Page text:
──────────
# Don't panic Captain Mannering



## KCsunshine (Apr 16, 2012)

They are appearing by the flipping minute I have freaked out today, blamed everyone in the house for not grooming her enough....when really I know it's my fault (hubby grooms her far more than me)...but I'm a woman, I'm allowed to do that. 

Back to subject...I've cut a couple out, and combed out some of the smaller ones. They are mostly under her arms (front legs). I'm thinking the snow has not helped, but I guess she has just hit the age when they seem to appear overnight. I'm ordering a mikki matt breaker and some detangling spray today and if that does not work then I'm taking her to be cut VERY short. I really LOVE her coat long, but I'm really scared this is going to get out of control and I think we are going to have to compromise here. Seeing some recent posts here has given me hope that at 7-10 months it is bad but it mught get better. (she is almost 8 months now)

I'd love to see some pics of your poo's if you have ever had them cut really short please so I can see how she may look shorter.


----------



## Cat 53 (Aug 26, 2012)

Watching this with interest. . Not there yet, but you never know!


----------



## Skyesdog (Jun 7, 2012)
──────────
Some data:

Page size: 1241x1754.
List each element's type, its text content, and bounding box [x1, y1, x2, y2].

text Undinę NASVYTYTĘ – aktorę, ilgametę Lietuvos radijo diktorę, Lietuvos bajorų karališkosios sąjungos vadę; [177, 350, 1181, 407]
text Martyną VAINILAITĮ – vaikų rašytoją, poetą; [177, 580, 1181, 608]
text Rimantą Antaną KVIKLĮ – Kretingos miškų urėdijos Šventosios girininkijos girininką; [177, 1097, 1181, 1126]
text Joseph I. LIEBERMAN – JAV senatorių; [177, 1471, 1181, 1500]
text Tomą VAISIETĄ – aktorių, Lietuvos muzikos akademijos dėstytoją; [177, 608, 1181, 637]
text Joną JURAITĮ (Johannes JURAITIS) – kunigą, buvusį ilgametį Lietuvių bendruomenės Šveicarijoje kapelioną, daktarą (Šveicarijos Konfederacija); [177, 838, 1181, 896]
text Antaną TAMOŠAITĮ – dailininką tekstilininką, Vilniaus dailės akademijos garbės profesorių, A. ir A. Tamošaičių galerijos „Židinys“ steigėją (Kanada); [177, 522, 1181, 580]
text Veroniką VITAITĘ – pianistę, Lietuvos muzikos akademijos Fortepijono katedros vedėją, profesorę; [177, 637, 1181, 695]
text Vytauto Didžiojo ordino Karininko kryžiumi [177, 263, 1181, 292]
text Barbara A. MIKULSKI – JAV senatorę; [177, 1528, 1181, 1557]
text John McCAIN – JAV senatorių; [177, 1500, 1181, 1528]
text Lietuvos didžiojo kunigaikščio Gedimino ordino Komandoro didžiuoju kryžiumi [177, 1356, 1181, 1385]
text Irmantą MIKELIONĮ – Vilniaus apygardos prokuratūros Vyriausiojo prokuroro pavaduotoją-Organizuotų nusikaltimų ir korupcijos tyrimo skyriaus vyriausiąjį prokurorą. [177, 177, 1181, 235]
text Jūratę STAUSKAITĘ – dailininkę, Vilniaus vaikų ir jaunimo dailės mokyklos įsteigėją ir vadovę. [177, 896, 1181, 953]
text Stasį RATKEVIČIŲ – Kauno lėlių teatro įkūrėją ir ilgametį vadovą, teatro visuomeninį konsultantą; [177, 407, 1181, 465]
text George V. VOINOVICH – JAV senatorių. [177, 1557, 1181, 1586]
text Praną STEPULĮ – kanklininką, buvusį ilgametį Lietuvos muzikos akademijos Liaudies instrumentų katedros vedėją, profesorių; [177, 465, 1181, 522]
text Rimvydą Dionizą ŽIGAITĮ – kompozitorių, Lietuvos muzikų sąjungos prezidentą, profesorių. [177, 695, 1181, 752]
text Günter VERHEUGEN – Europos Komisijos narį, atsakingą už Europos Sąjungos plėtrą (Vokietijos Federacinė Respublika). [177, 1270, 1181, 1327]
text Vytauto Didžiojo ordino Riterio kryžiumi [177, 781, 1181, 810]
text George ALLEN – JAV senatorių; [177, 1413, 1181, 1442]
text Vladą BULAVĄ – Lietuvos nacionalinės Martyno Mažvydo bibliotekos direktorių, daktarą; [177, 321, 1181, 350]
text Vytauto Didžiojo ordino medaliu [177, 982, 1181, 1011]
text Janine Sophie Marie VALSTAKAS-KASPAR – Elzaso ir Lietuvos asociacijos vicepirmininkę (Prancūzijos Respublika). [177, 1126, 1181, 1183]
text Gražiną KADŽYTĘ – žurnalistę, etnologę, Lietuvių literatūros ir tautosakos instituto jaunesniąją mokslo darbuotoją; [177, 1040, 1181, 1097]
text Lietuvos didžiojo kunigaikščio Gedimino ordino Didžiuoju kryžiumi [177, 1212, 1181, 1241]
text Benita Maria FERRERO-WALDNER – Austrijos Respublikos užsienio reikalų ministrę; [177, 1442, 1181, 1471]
──────────
Tasks and exercises:
**1)** Translate this sentence from the dog grooming thread into Spanish: "They are mostly under her arms (front legs)."
**2)** Pick up the dog grooming thread from its final line and continue writing it.
The data are unrelated to the dog grooming thread.

Answers to the exercise:
**1)** Están sobre todo debajo de sus brazos (patas delanteras).

**2)**
Lola is EXACTLY the same. I have to brush her every night to stay on top of her matts. Now she never comes to lie at my feet because she knows I will start brushing her - and obviously my husband would never dream of picking up a comb!! Hers seem to appear mostly in her feathery bits on her legs, behind her ears and in her 'armpits'! Up until now she hasn't had any matts so I am hoping once her adult coat is fully in things will improve. Also, when I brush her lots of hair is coming out. It is exhausting!! I just had lola trimmed, perhaps I should have gone for a more drastic cut! Good luck x


----------



## colpa110 (Jul 5, 2011)

Probably a combination of age and the weather!! hang in there it will get better....well a bit anyway


----------



## dmgalley (Aug 19, 2012)

Right before Jake's snip I cut him very short. I put before and after shots in this thread.

http://ilovemycockapoo.com/showthread.php?t=11874

I love him long but the short looked good too (once i got use to it)


----------



## Minnie (Jun 8, 2012)

Yep I know how you feel !!!!
Merlin had never had matts until he was about 6 and a half months and I was horrified when I found them, they were at the top of his front legs and behind his ears. I cut them out but more came back and he is a devil won't let me brush him just keeps biting the brush and my fingers.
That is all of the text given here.